Усыновить не решились, но выхлопотали опеку и до подростковых лет поднимали мальчика. Он знал, что брошен матерью, и беспрестанно спрашивал у опекунов: когда мама приедет за мной? Какой-нибудь стук в дверь – бежит первым встречать. Поймёт, что не мать, – насупится, спрячется, скулит, как щенок. Никто за ним так и не приехал. И вырос он обиженным на судьбу. Едва подрос – стал раздражённо, недоброжелательно обращаться с людьми, вроде как вымещал обиду. Даже опекунов возненавидел.
– И судьба у него такая нарисовалась: стал он своих опекунов матами крыть и с ножом гонять. Бывало, что и за топор хватался, и за вилы. Что под руку подворачивалось.

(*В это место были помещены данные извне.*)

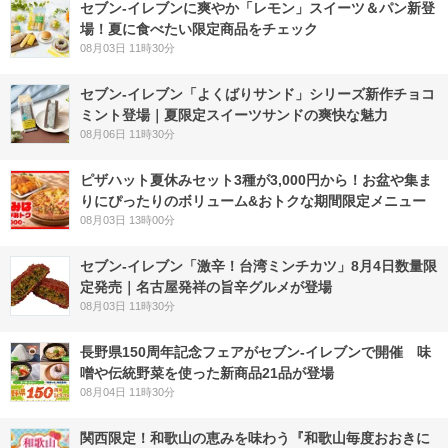
セブン‐イレブンに爽やか「レモン」スイーツ＆パン新登
場！夏に食べたい限定商品をチェック
08月03日 11時30分
セブン‐イレブン「よくばりサンド」シリーズ新作チョコ
ミント登場｜夏限定スイーツサンドの爽快な魅力
08月06日 11時30分
ピザハット夏休みセット3種が3,000円から！お盆や集ま
りにぴったりのボリューム&おトクな期間限定メニュー
08月03日 13時00分
セブン-イレブン「激辛！台湾ミンチカツ」8月4日数量限
定発売｜名古屋発祥の旨辛グルメが登場
08月03日 11時30分
長野県150周年記念フェアがセブン-イレブンで開催 味
噌や伝統野菜を使った新商品21品が登場
08月04日 11時30分
関西限定！和歌山の恵みを味わう『和歌山毎度おおきに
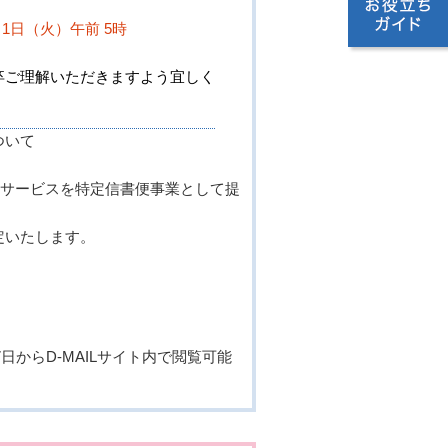
。
月 1日（火）午前 5時
卒ご理解いただきますよう宜しく
ついて
電報サービスを特定信書便事業として提
定いたします。
日からD-MAILサイト内で閲覧可能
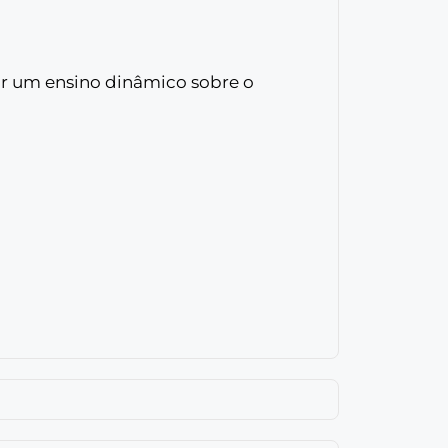
r um ensino dinâmico sobre o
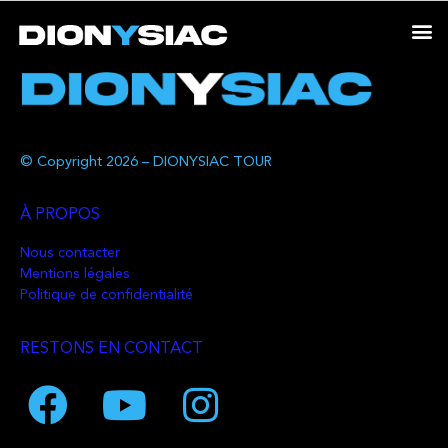
© Copyright 2026 – DIONYSIAC TOUR
À PROPOS
Nous contacter
Mentions légales
Politique de confidentialité
RESTONS EN CONTACT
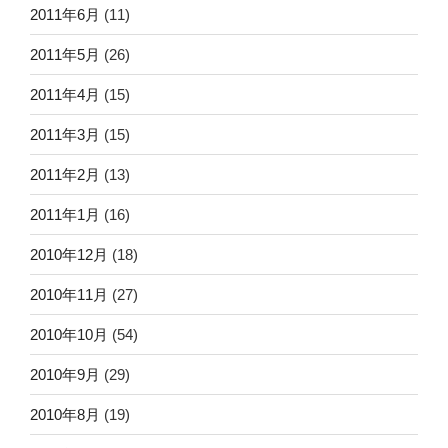
2011年6月
(11)
2011年5月
(26)
2011年4月
(15)
2011年3月
(15)
2011年2月
(13)
2011年1月
(16)
2010年12月
(18)
2010年11月
(27)
2010年10月
(54)
2010年9月
(29)
2010年8月
(19)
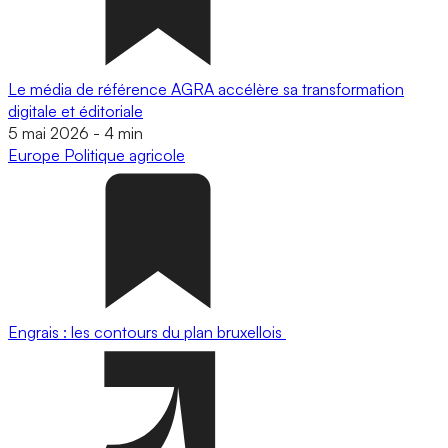
Le média de référence AGRA accélère sa transformation
digitale et éditoriale
5 mai 2026
-
4 min
Europe
Politique agricole
Engrais : les contours du plan bruxellois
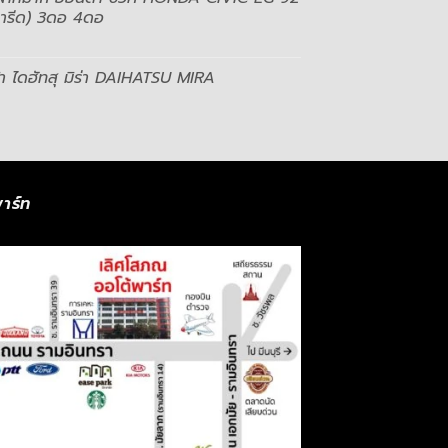
ตารีด) 3ดอ 4ดอ
 ไดฮัทสุ มิร่า DAIHATSU MIRA
าร์ท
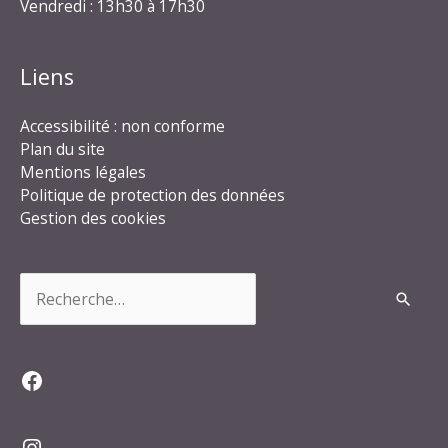
Vendredi : 13h30 à 17h30
Liens
Accessibilité : non conforme
Plan du site
Mentions légales
Politique de protection des données
Gestion des cookies
Rechercher :
Facebook
Instagram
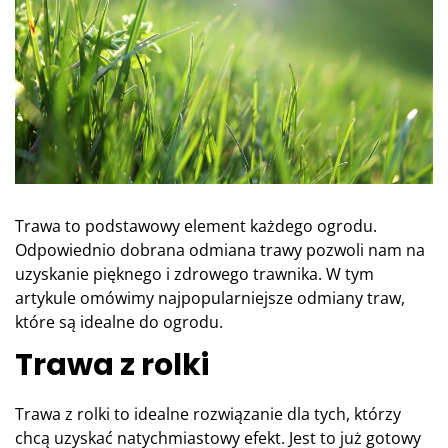
Trawa to podstawowy element każdego ogrodu.
Odpowiednio dobrana odmiana trawy pozwoli nam na
uzyskanie pięknego i zdrowego trawnika. W tym
artykule omówimy najpopularniejsze odmiany traw,
które są idealne do ogrodu.
Trawa z rolki
Trawa z rolki to idealne rozwiązanie dla tych, którzy
chcą uzyskać natychmiastowy efekt. Jest to już gotowy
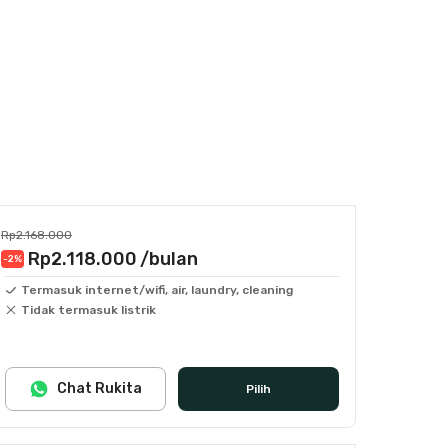
Rp2.168.000
Rp2.118.000
/bulan
-2
%
Termasuk internet/wifi, air, laundry, cleaning
Tidak termasuk listrik
Chat Rukita
Pilih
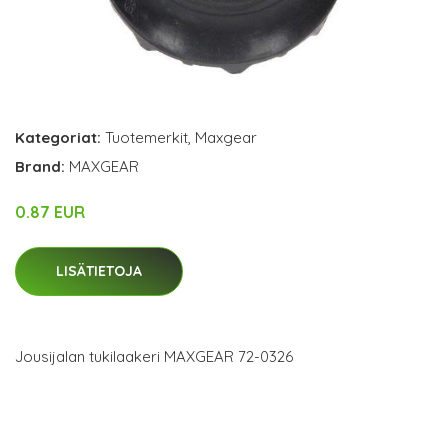
Kategoriat:
Tuotemerkit
,
Maxgear
Brand:
MAXGEAR
0.87 EUR
LISÄTIETOJA
Jousijalan tukilaakeri MAXGEAR 72-0326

Кричал, скандалил, что сиротские его деньги опекуны от него утаивают, недокармливают, плохо одевают, обижают. Опекуны возмущались, представляли ему квитанции, счета и чеки, на что и сколько потрачено. Но он был неумолим.
– Нахлебались они с ним до отрыжки. Покумекали да порядились – в интернат сдали к чертям собачьим. А как, скажи, ещё поступить? Не сегодня завтра в ментовку настрочит телегу, – чего доброго, статью впаяют опекунам. Или пёрышком шкуру попортит им. Или вовсе ухайдакает чем попадя, покалечит, или на тот свет отправит. Чёрт чёртом вырос, хотя с неплохими людьми жил: обут, одет, сыт, в тепле, обласкан был, – в протоколах прописано, подмахами заверено, в том числе самим Михусем. «Чего, паря, не хватало тебе?» – спросил у него. Он сквозь зубы мне: «Души». Полюбопытствовал я: «И у кого её нету: у тебя или у твоих опекунов?» Промолчал, а под щёками косточки задрожали, по морде пятна вспыхнули. Отмахнулся, убрёл в тёмный угол общаги. Пойми человека! Подай ему не хлеба с маслом, не тепла от печки в мороз, а душу, и вся недолга! В интернате Михусь уже выпрягся и озверел вконец: чуть что – в драку до кровавых соплей, окна бил, двери выламывал. Породой-то бугай, детинушка. И по прямой ли, по кривой ли дорожке, но притопал на малолетку за поножовщину и грабёж. Вспыльчивый, дурковатый он, сейчас, правда, примолк и скукожился, и не подумаешь, что зверь и беспредельщик в нём таится и поджидает своего часа. И стало ему блазниться тогда – все люди подонки, козлы и всё такое прочее, а он, мол, отбивается от них, как от мух. Потом – взрослая зона, и туда залетел по грабежу с поножовщиной. Как-то раз даже среди братвы дёрнулся, психом вспучило его – и пырнул малёхо одного блатного. По печёнке и почкам схлопотал по полной – говорят у нас, лечебной – программе. К тому же рёбра попортили арматуриной, дыхалку продырявили шилом. Там умеют рога обломать. Бурого мало́го из здоровяка в цуцика инвалидного, трясучего запросто оборотят. Или сразу на тот свет путёвку выпишут. Чтоб не мучился. Кровью харкал Михусь, загибался, подыхал. Операции не очень-то помогли. Расконвоировали, на химию сюда еле живого перевели, можно сказать, на курорт попал. На моё попечение передали. Но и тут, вижу, не выцарапаться ему к жизни, не сегодня-завтра копыта откинет: сам видишь, совсем доходяга, изувеченный. И душа у него не угомонилась, нередко закипает и клокочет злобой на людей. Как не было, так и нет у него судьбы для жизни. Одно слово – Чебурашка: не человек, не зверушка, а какая-то заверушка. Ба, стихами базарю!
– Если такой расклад, может быть, Петруня, всё же освободим его от работы? Сами как-нибудь справимся. Да и огонь, посмотри, потихоньку отступает: Задуй, похоже, утихомирился, на боковую старина завалился, – дело-то к ночи. А может, и уже ночь.